I have a code that involves building a very large dictionary from pre-calculated data (i.e. with many lookups). It uses four-integer tuples as keys and lists of tuples as items. This dictionary is then updated with the appended function for each key (so that each item could be sorted at a later stage). The above process is repeated thousands of times but the original (base) dictionary stays the same. The original dictionary is roughly the same size as the updates (but it varies).
I tried using deepcopy and in order to use the original dictionary as “a base” for updating. The copying turned out to be an order of magnitude slower than rebuilding-the entire dictionary from scratch.
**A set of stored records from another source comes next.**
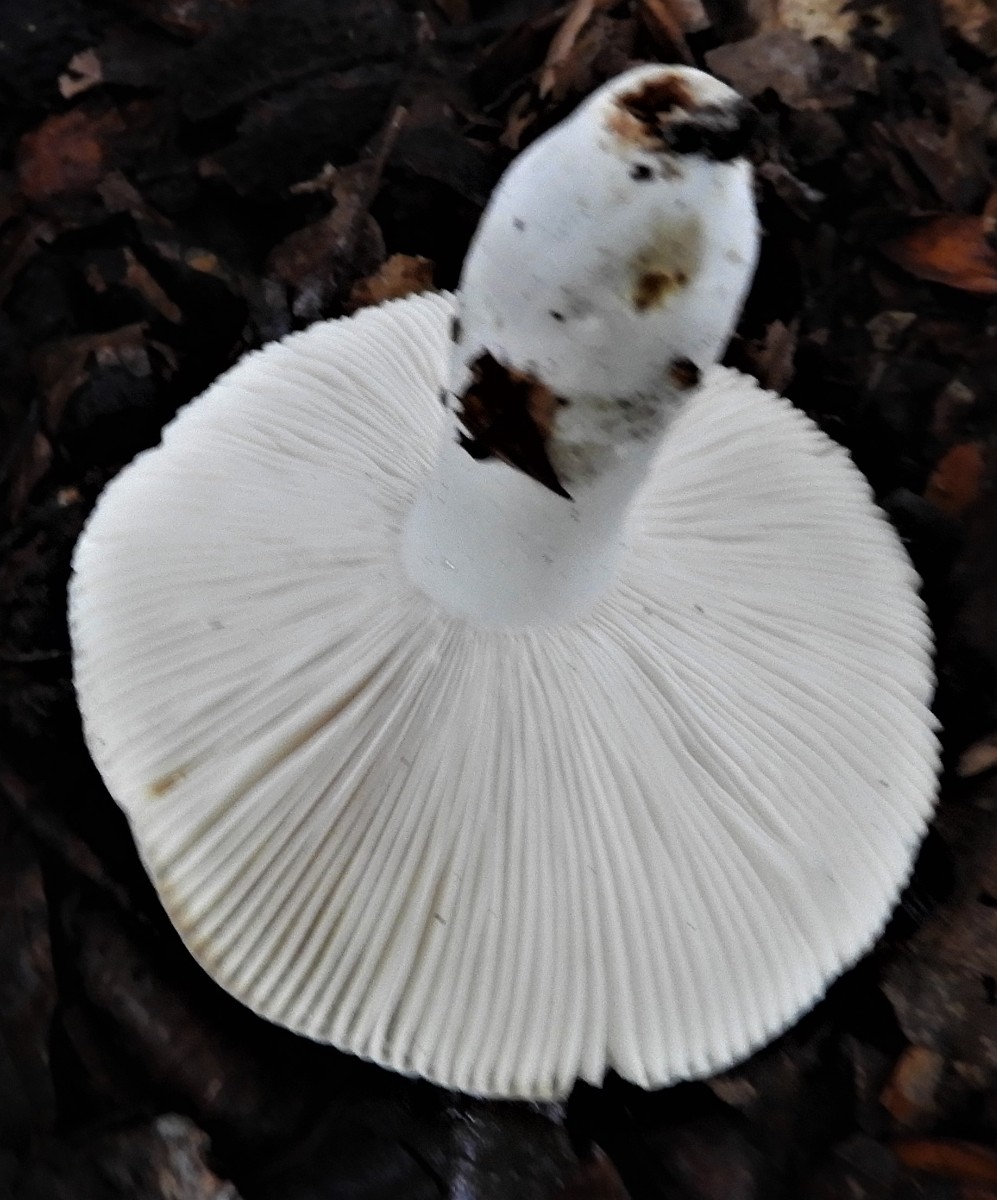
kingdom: Fungi
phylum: Basidiomycota
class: Agaricomycetes
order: Russulales
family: Russulaceae
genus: Russula
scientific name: Russula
If this is unclear, perhaps this simplified code will make more sense:
print timeit.timeit('''
for iteration in xrange(10):
base_dictionary = {(month, day, hour): [(value, 'some_data_name' + str(value)) for value in xrange(10)]
for month in xrange(5)
for day in xrange(5)
for hour in xrange(5)
}
for valuenumber in xrange(10):
for id_set in base_dictionary:
base_dictionary[id_set].append((valuenumber, 'some_data_name' + str(valuenumber)))
'''
,
'''
''', number=100)
RESULT: 1.30800844321 seconds
print timeit.timeit('''
for iteration in xrange(10):
new_dictionary = deepcopy(base_dictionary)
for valuenumber in xrange(10):
for id_set in new_dictionary:
new_dictionary[id_set].append((valuenumber, 'some_data_name' + str(valuenumber)))
'''
,
'''
from copy import deepcopy
base_dictionary = {(month, day, hour): [(value, 'some_data_name' + str(value)) for value in xrange(10)]
for month in xrange(5)
for day in xrange(5)
for hour in xrange(5)
}
''', number=100)
RESULT: 13.8005886255 seconds
It feels very wasteful to rebuild the same dictionary every time I run an iteration. Is there a way to accelerate this process?
You need something between shallow copy and deep copy. The tuples don’t need to be copied because they are immutable.